AMITYVILLE, N.Y. (AP) — Two nurses on Long Island are accused of forging COVID-19 vaccination cards and pocketing more than $1.5 million from the scheme, prosecutors and police said.
Julie DeVuono, the owner of Wild Child Pediatric Healthcare in Amityville, and her employee, Marissa Urraro, are both charged with felony forgery, and DeVuono also is charged with offering a false instrument for filing. Both were arraigned Friday.
Urraro’s lawyer, Michael Alber, urged people not to rush to judgment about the allegations and said his client is a well-respected nurse.
“We look forward to highlighting the legal impediments and defects of the investigation,” he said Saturday. “It’s our hope that an accusation definitely doesn’t overshadow the good work Miss Urraro’s done for children and adults in the medical field.”
A messages seeking comment was left with DeVuono’s attorney.
“Using or selling a fake COVID-19 vaccine card is illegal.
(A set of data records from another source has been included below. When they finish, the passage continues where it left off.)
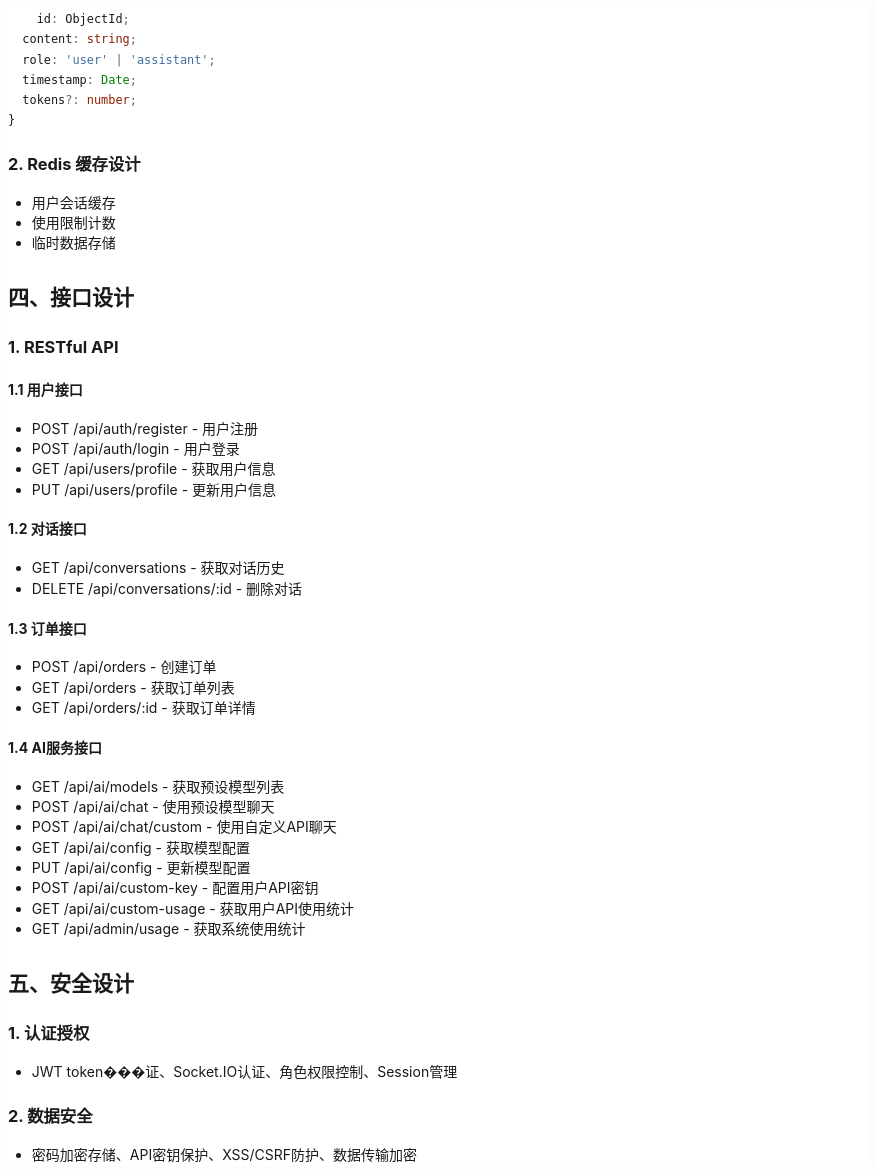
 ```typescript
    id: ObjectId;
  content: string;
  role: 'user' | 'assistant';
  timestamp: Date;
  tokens?: number;
}
```

### 2. Redis 缓存设计
- 用户会话缓存
- 使用限制计数
- 临时数据存储

## 四、接口设计

### 1. RESTful API
#### 1.1 用户接口
- POST /api/auth/register - 用户注册
- POST /api/auth/login - 用户登录
- GET /api/users/profile - 获取用户信息
- PUT /api/users/profile - 更新用户信息

#### 1.2 对话接口
- GET /api/conversations - 获取对话历史
- DELETE /api/conversations/:id - 删除对话

#### 1.3 订单接口
- POST /api/orders - 创建订单
- GET /api/orders - 获取订单列表
- GET /api/orders/:id - 获取订单详情

#### 1.4 AI服务接口
- GET /api/ai/models - 获取预设模型列表
- POST /api/ai/chat - 使用预设模型聊天
- POST /api/ai/chat/custom - 使用自定义API聊天
- GET /api/ai/config - 获取模型配置
- PUT /api/ai/config - 更新模型配置
- POST /api/ai/custom-key - 配置用户API密钥
- GET /api/ai/custom-usage - 获取用户API使用统计
- GET /api/admin/usage - 获取系统使用统计

## 五、安全设计

### 1. 认证授权
- JWT token���证、Socket.IO认证、角色权限控制、Session管理

### 2. 数据安全
- 密码加密存储、API密钥保护、XSS/CSRF防护、数据传输加密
The FBI said in March that falsifying a federal seal is a federal crime. Vaccine cards have two federal seals: one from the CDC and one from HHS. Forging either of these is a violation that could carry a fine and up to five years in prison.” – Becker’s Health IT
Suffolk County District Attorney Raymond Tierney said DeVuono and Urraro handed out fake vaccination cards, charging $220 for adults and $85 for children.
DeVuono, a nurse practitioner, and Urraro, a licensed practical nurse, entered the false information into the state’s immunization database, he said.
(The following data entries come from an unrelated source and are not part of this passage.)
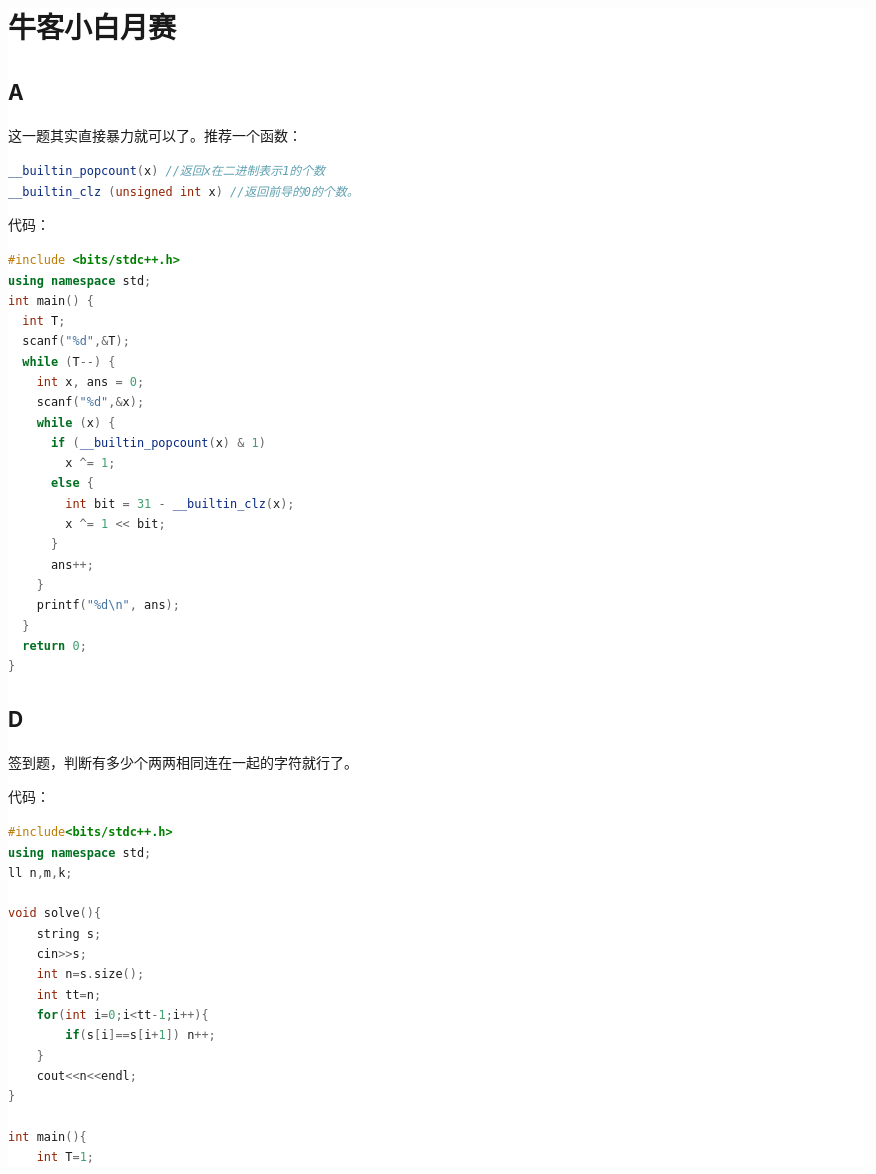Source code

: # 牛客小白月赛



## A

这一题其实直接暴力就可以了。推荐一个函数：

```cpp
__builtin_popcount(x) //返回x在二进制表示1的个数
__builtin_clz (unsigned int x) //返回前导的0的个数。
```



代码：

```cpp
#include <bits/stdc++.h>
using namespace std;
int main() {
  int T;
  scanf("%d",&T);
  while (T--) {
    int x, ans = 0;
    scanf("%d",&x);
    while (x) {
      if (__builtin_popcount(x) & 1)
        x ^= 1;
      else {
        int bit = 31 - __builtin_clz(x);
        x ^= 1 << bit;
      }
      ans++;
    }
    printf("%d\n", ans);
  }
  return 0;
}
```



## D

签到题，判断有多少个两两相同连在一起的字符就行了。

代码：

```cpp
#include<bits/stdc++.h>
using namespace std;
ll n,m,k;

void solve(){
	string s;
	cin>>s;
	int n=s.size();
    int tt=n;
	for(int i=0;i<tt-1;i++){
		if(s[i]==s[i+1]) n++;
	} 	
	cout<<n<<endl;
} 

int main(){	
	int T=1;
```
Prosecutors said the nurses forged a fake card showing a vaccine was given to an undercover detective but never administered the vaccine to the detective.
Law enforcement officers searched DeVuono’s home and said they seized about $900,000 in cash and a ledger showing profits of more than $1.5 million from the scheme, which began in November 2021.
“I hope this sends a message to others who are considering gaming the system that they will get caught and that we will enforce the law to the fullest extent,” Tierney said in a statement with other officials.
Suffolk County Police Commissioner Rodney Harrison added, “As nurses, these two individuals should understand the importance of legitimate vaccination cards as we all work together to protect public health.”